Ханген смерил его полным ненависти взглядом и затем внимательно посмотрел на Кюхёна.
- Как тебе угощение? – поинтересовался он.
- Отлично, Чанмини же знает, что я люблю, – сказал монах.
- У него только немного живот заболел, – продолжил Хичоль, – но ему уже лучше.
- Очень рад, – презрительно усмехнулся Ханген, не сводя взгляда с монаха. – А твои боги не покарают тебя за нарушение поста?
- О чем ты? – правдоподобно удивился Кюхён.
Китаец неожиданно ловко, даже не уронив стул, вскочил на ноги и в один прыжок перемахнул через стол, оказавшись за спиной монаха и одной рукой сжав его горло.
- Шим Чанмин, ты достоин смерти, – тихо, но грозно произнес он, с каждой секундой все плотнее сжимая пальцы на шее пленника. – Ты прекрасно знаешь, что это – монах, но выгораживаешь его. Что у тебя на уме, подлая гадина?
- Да это певец, отстань от него! – вскрикнул Чанмин, кинувшись к нему. Ханген отпустил Кюхёна и наотмашь ударил слугу по лицу, так сильно, что тот упал на пол. На его разбитых губах выступили капельки крови. Не дав ему подняться самостоятельно, китаец схватил Чанмина за воротник стильной темно-синей рубашки и впечатал спиной в стену, выбив воздух из его легких. Хичоль наблюдал за происходящим, чувствуя, как по спине бегут мурашки: прежде он лишь раз видел такие стремительные и отточенные движения.

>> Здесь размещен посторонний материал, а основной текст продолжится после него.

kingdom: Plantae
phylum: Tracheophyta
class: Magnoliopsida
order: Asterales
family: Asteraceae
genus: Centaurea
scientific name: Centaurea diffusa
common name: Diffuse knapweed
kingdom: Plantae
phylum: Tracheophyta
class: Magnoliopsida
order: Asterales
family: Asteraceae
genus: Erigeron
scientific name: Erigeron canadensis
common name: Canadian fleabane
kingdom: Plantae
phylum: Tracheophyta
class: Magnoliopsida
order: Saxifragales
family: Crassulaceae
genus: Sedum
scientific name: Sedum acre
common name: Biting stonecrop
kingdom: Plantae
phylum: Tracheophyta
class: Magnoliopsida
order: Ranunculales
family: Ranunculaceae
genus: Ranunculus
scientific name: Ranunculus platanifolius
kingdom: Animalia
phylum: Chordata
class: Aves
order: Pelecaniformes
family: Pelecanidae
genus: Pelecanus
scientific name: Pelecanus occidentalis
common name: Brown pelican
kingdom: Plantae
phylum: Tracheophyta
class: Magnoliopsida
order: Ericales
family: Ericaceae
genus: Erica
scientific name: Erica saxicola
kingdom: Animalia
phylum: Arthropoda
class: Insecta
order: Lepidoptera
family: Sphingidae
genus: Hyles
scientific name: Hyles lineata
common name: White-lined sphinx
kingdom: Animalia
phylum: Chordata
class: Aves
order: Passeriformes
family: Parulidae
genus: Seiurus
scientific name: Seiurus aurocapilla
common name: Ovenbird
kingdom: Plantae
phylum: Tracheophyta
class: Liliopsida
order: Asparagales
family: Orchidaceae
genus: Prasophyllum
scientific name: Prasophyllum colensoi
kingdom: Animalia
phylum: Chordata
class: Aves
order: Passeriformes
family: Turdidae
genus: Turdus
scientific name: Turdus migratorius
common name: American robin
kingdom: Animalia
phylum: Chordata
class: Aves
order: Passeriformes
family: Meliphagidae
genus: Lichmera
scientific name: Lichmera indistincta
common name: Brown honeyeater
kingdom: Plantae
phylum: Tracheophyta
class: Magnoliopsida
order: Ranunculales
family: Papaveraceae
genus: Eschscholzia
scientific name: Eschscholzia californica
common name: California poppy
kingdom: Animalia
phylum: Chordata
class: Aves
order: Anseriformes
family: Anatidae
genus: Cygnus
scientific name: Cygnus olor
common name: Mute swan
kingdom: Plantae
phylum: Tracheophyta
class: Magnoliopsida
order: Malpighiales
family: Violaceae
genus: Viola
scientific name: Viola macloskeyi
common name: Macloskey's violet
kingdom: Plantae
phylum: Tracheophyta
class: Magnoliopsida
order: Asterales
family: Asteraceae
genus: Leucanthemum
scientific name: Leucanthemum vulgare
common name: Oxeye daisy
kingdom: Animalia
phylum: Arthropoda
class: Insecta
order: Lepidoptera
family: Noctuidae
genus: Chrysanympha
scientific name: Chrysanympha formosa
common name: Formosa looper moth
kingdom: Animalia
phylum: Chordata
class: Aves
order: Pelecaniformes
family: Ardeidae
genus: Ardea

- Зачем ты лжешь, тварь? – с пугающим спокойствием осведомился Ханген. – Надеешься, что эта кучка второсортных персонажей сразится с нашим господином? Сам же обрекаешь этих несчастных на мучительную смерть.
Хичоль тревожно посмотрел на монаха. Что стоило сделать? Напасть? Сбежать? Смиренно ждать своей участи?
- Это Чо Кюхён, идиот, – прохрипел Чанмин. – Монах не стал бы есть все это, он чертовски религиозен… Что мне еще сделать? Шлюху ему снять? Потрахаться с ним при тебе?
Ханген швырнул Чанмина на пол и в следующее мгновение уже выдернул Кюхёна из-за стола. В его руке блеснуло лезвие извлеченного из-под пиджака ножа, и одним взмахом он рассек левое плечо монаха, оставив на нем глубокую кровоточащую рану. Кюхён зажмурился и стиснул зубы.
- Ты чего?! – Хичоль поднялся, готовый к бессмысленной атаке на своего без пяти минут любовника.
Ханген прижал лезвие ножа к свежей ране, вырвав из груди монаха короткий стон, поднес его к губам и слизнул кровь. Хичоль мысленно подписал им обоим и своему господину смертный приговор. Воин из него был никудышный, но все же он собирался драться.
Ханген толкнул монаха, и тот шлепнулся на стул, едва не промахнувшись. Хичоль вцепился в него, не то защищая, не то защищаясь. Знакомый запах горячей крови, которая быстро запачкала его ладонь, начал кружить голову, и пришлось напрячься, чтобы не позволить клыкам вырасти.
- Певец, – констатировал Ханген с едва уловимым разочарованием в голосе. Вместо того, чтобы попросить у всех прощения за ложные подозрения, он резко повернулся к уже выпрямившемуся Чанмину и ударил его кулаком в живот. Слуга упал на колени, морщась от боли и безуспешно пытаясь сделать вдох. Хичоль понял, что если бы тот был смертным, то получил бы серьезное повреждение внутренних органов. – Он уже знал о нас, и тебе это было известно, но ты молчал. Стало жаль этого клоуна? – Китаец жестом поманил за собой «коллег по группе». – Уходим. Я отвезу вас в общежитие.